# Your goal
Report each line in the items below that contains the word "shows". Treat uppercase and lowercase as different.

── Record set ──

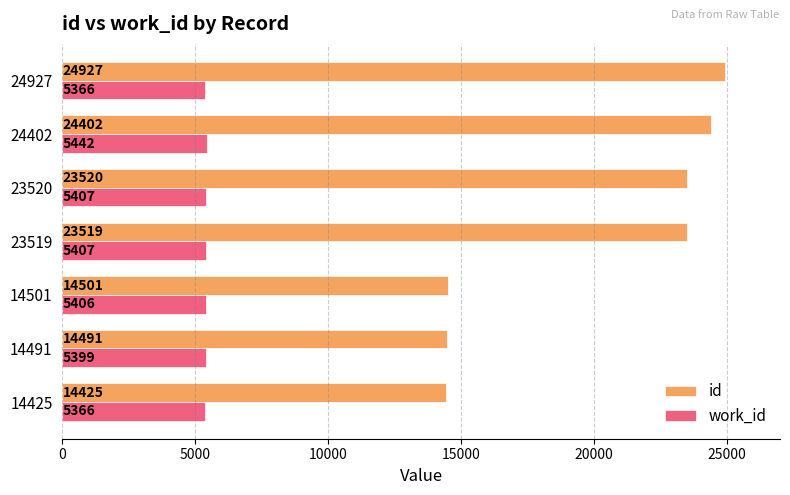

True or false: id has a value of 5168 at 14425.

False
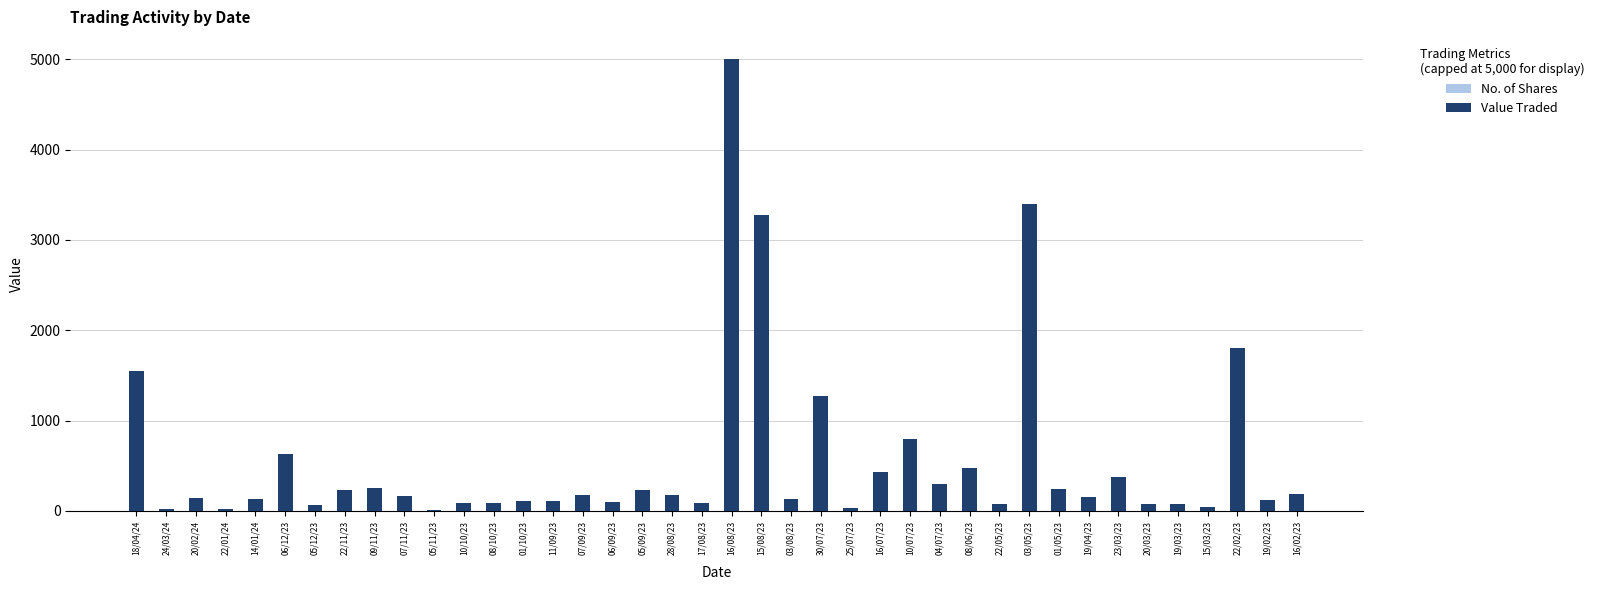

What is the difference between the second highest and minimum values in the No. of Shares series?

996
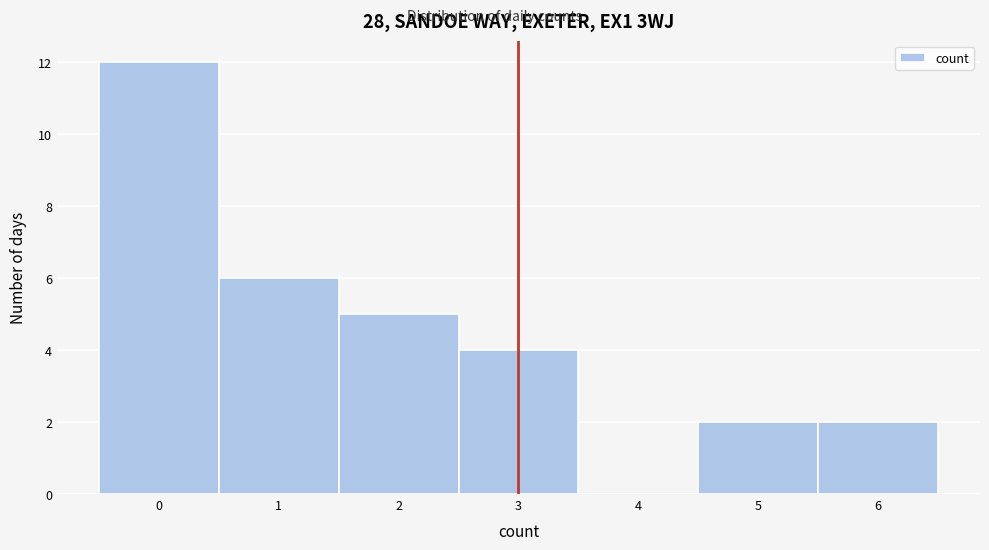

What is the height of the bar covering 0.5 to 1.5 on the x-axis? The values are not printed on the chart, so give them approximately, as read against the axis.

6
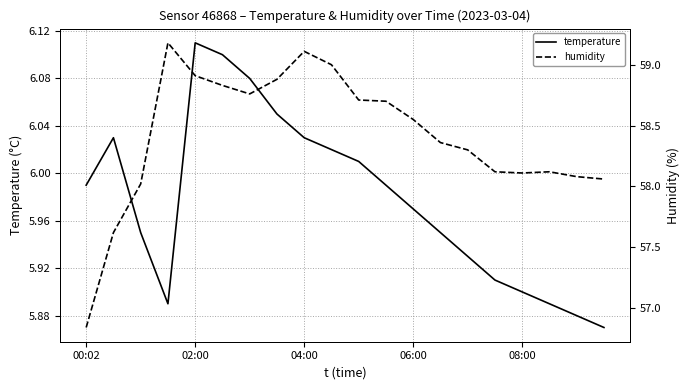

True or false: temperature has a value of 5.9 at 08:00.

True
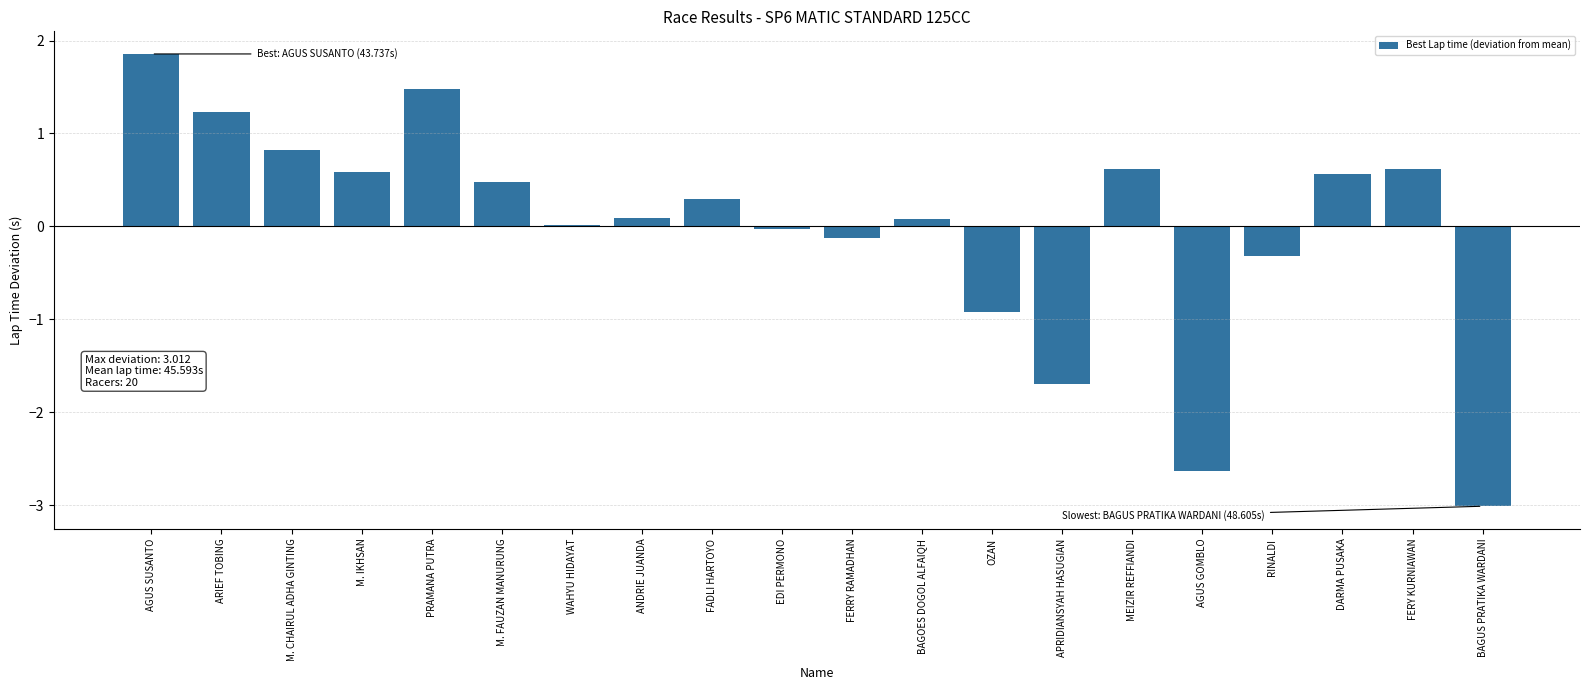

How many distinct data groups are displayed?

1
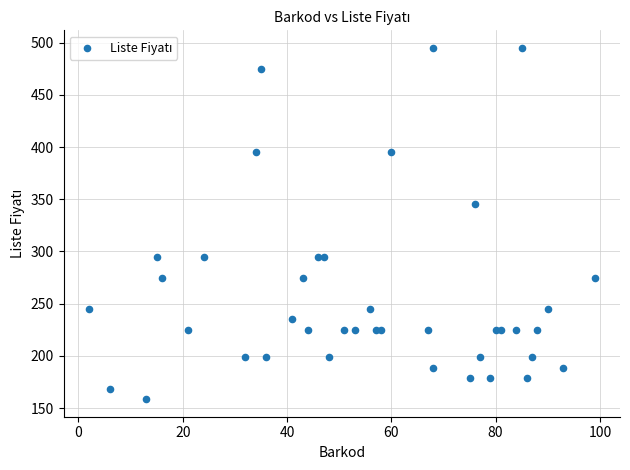

What Y value in the scatter plot is closest to 326?

345.0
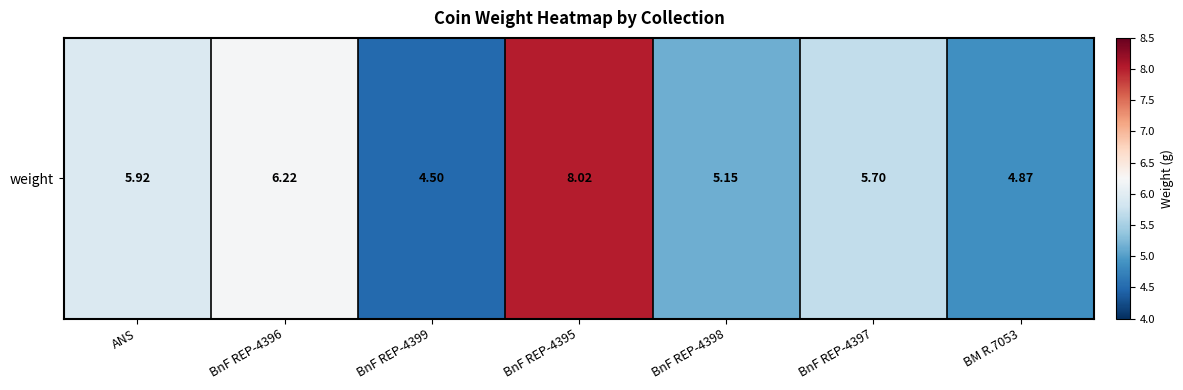

True or false: the data shows 2.9 at ANS.

False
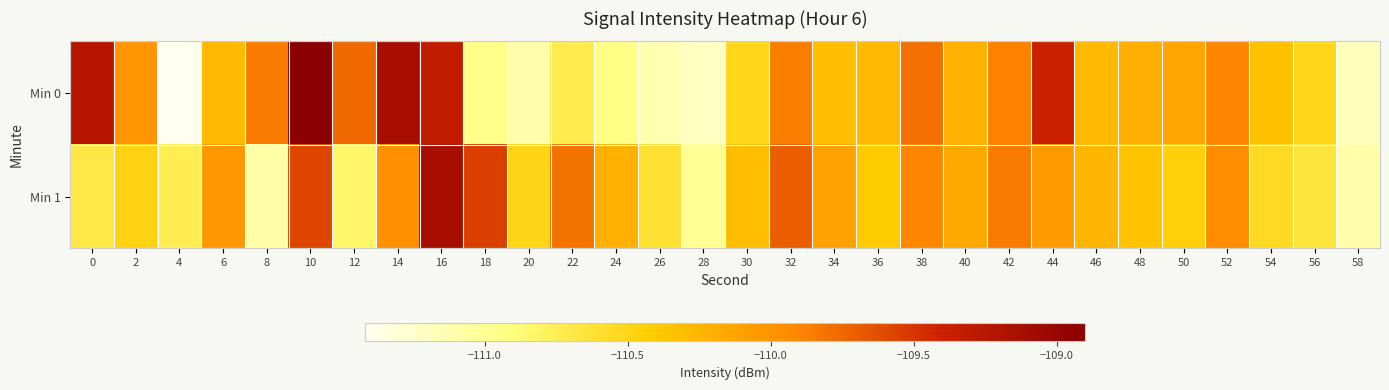

Count the number of data series in this chart.

2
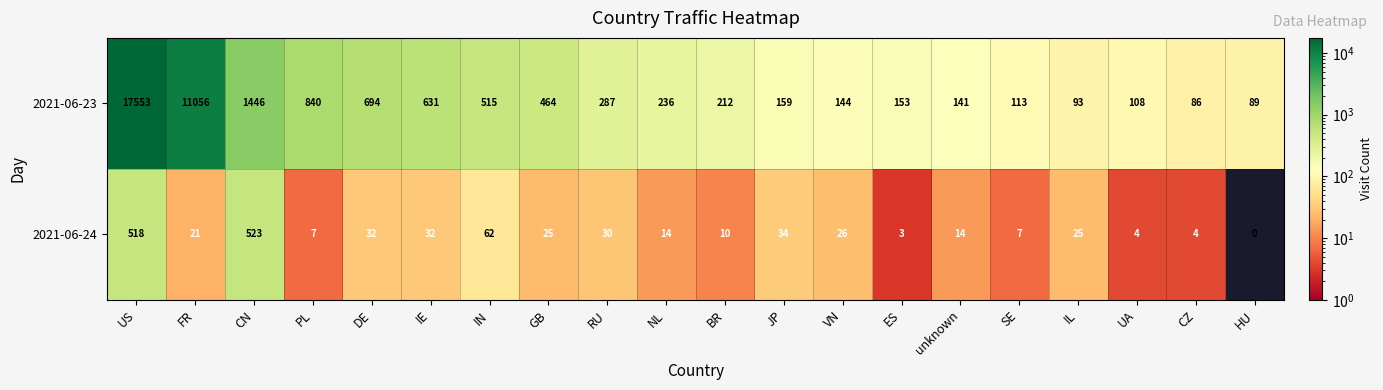

Between GB and RU, which series saw the biggest shift?

2021-06-23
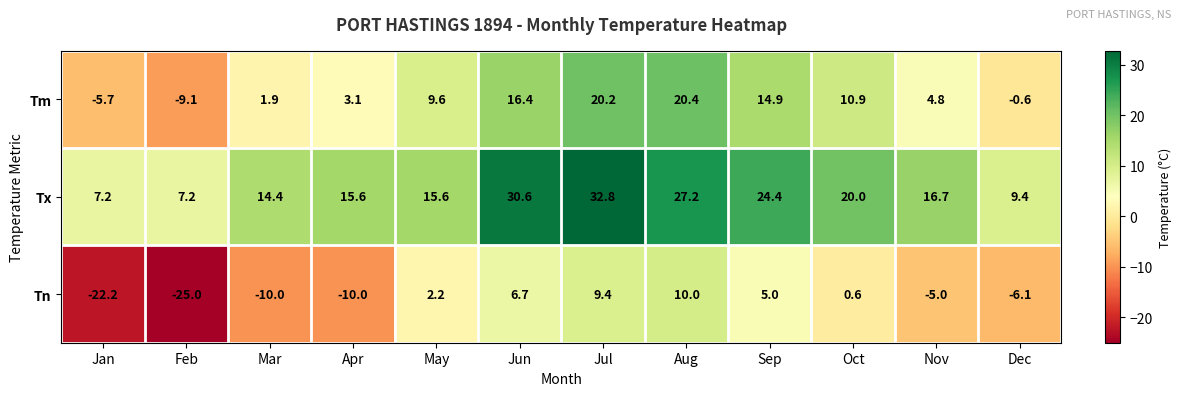

Is it true that Tm equals 33.5 at Jul?

False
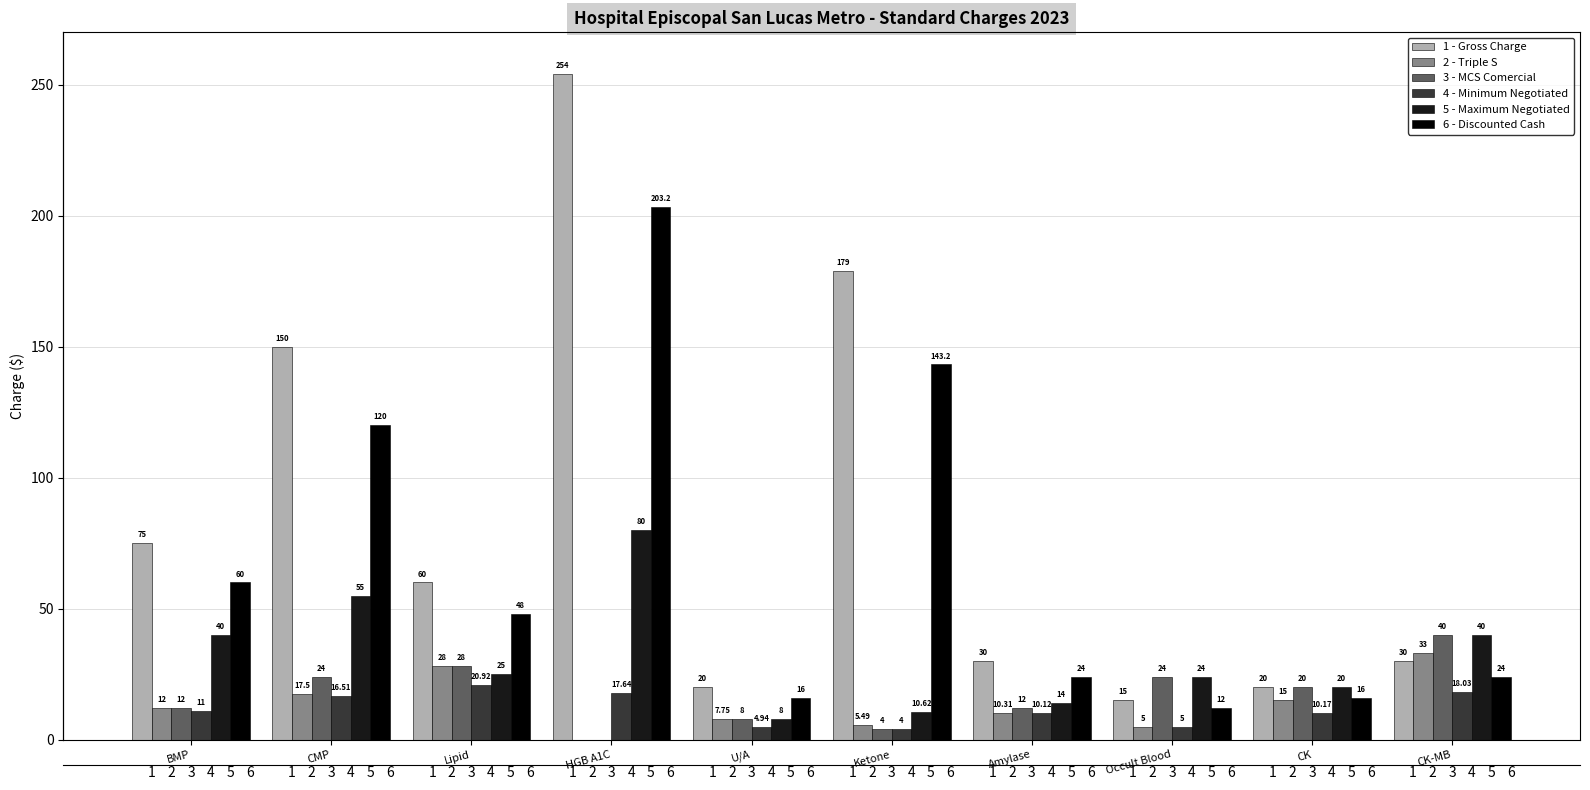

True or false: Discounted Cash has a value of 203.2 at HGB A1C.

True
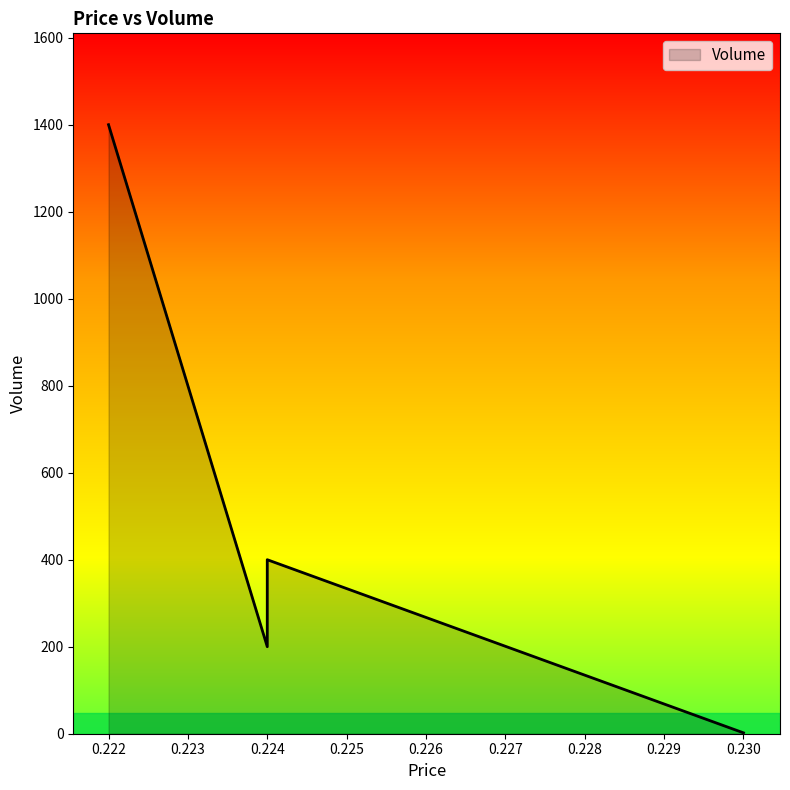

The chart shows a value of 162 at 0.224. True or false?

False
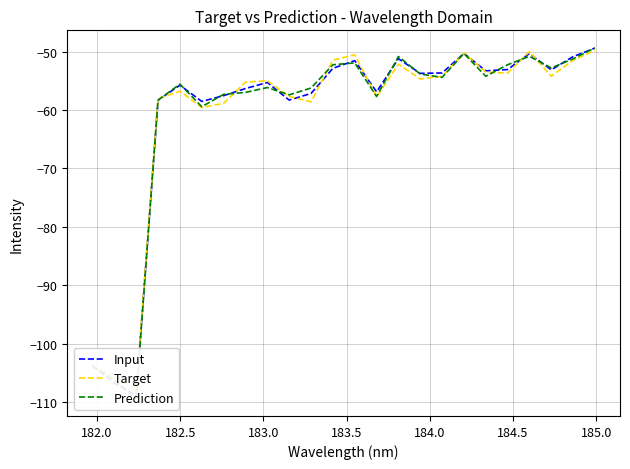

Which series ends up on top after the final intersection of Target and Input?

Input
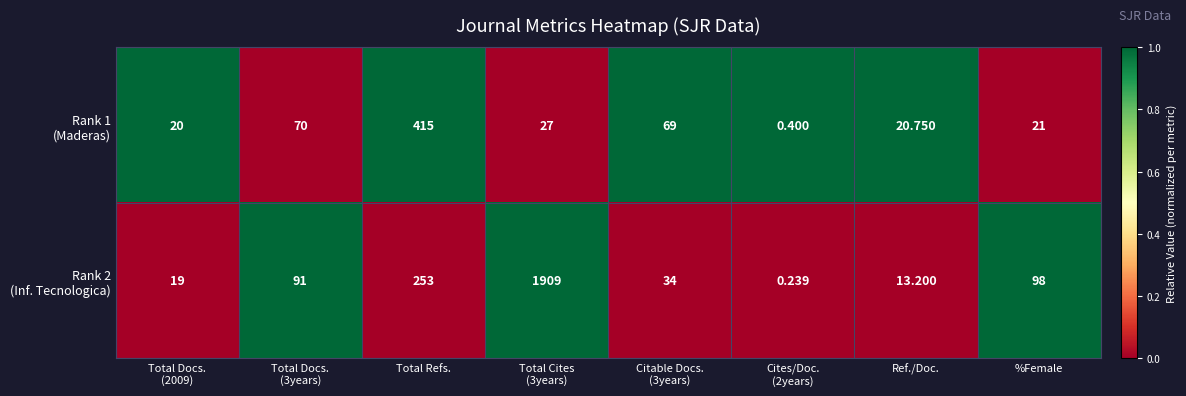

At which category does the chart reach its minimum across all series?

Cites/Doc.
(2years)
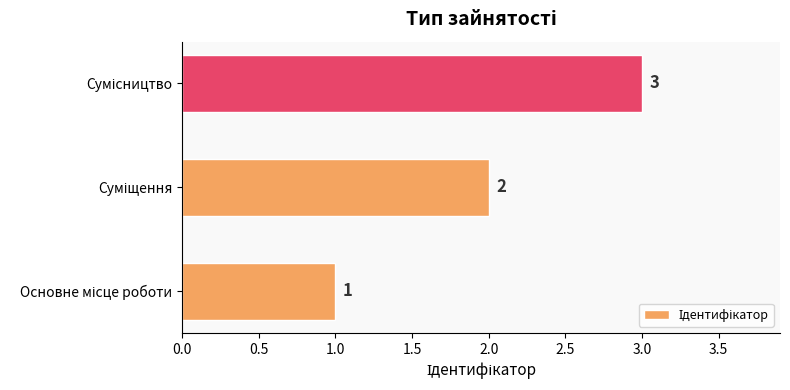

What is the greatest value displayed?

3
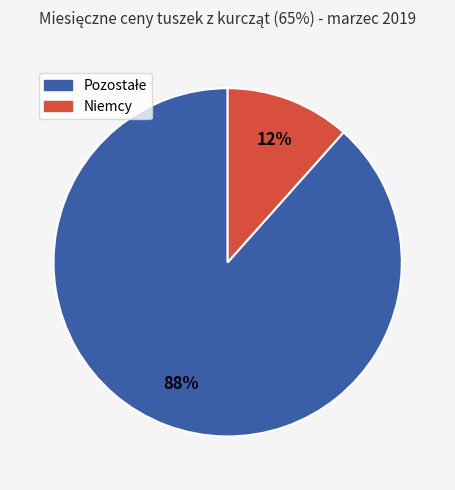

To the nearest percent, what is the average slice percentage?

50%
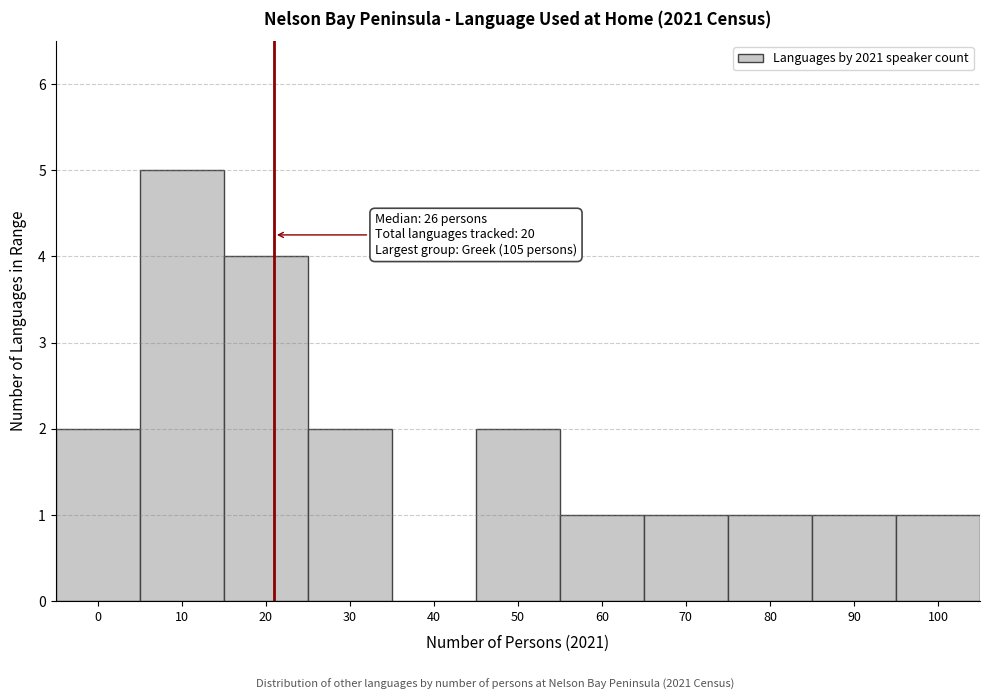

Reading left to right, extract all data points from this chart.

0=2	10=5	20=4	30=2	40=0	50=2	60=1	70=1	80=1	90=1	100=1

───

# Worked solution
True or false: the data shows 2.9 at ANS.
The chart shows a value of 162 at 0.224. True or false?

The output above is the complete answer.